MATERIAL PROVIDED
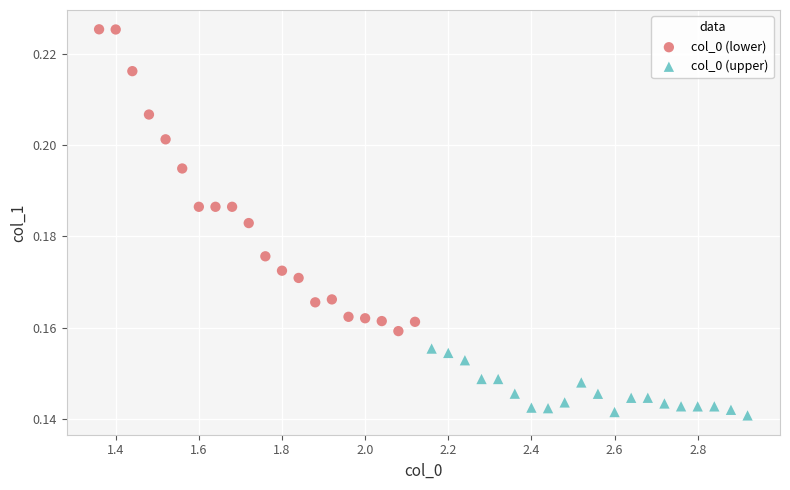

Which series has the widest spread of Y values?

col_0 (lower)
--
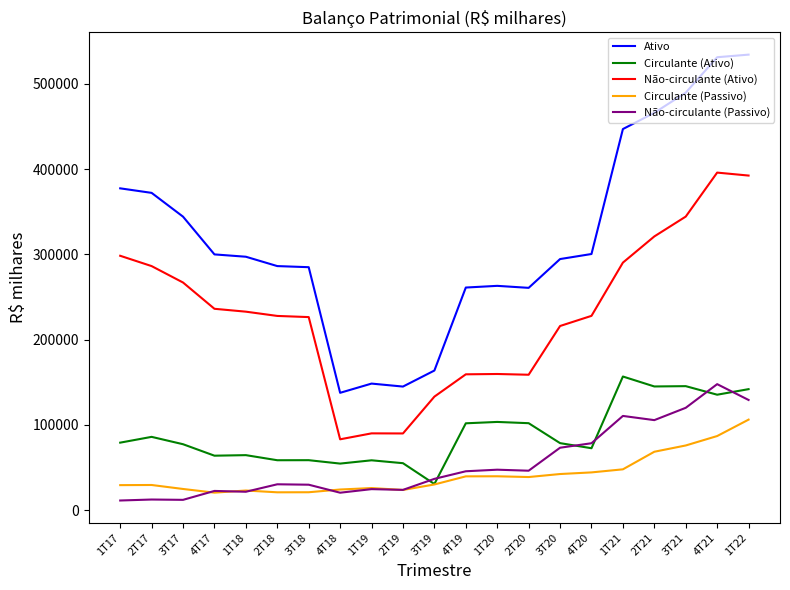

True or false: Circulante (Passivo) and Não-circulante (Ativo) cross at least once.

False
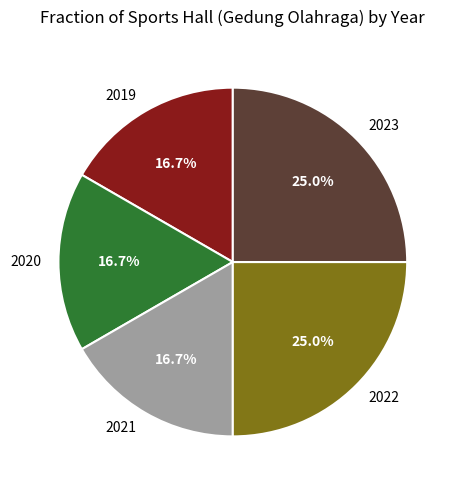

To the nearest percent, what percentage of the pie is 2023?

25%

ASSIGNED TASK
Pull out every line of the entries above that contains the string "least", matching case exactly.

FINISHED EXERCISE
True or false: Circulante (Passivo) and Não-circulante (Ativo) cross at least once.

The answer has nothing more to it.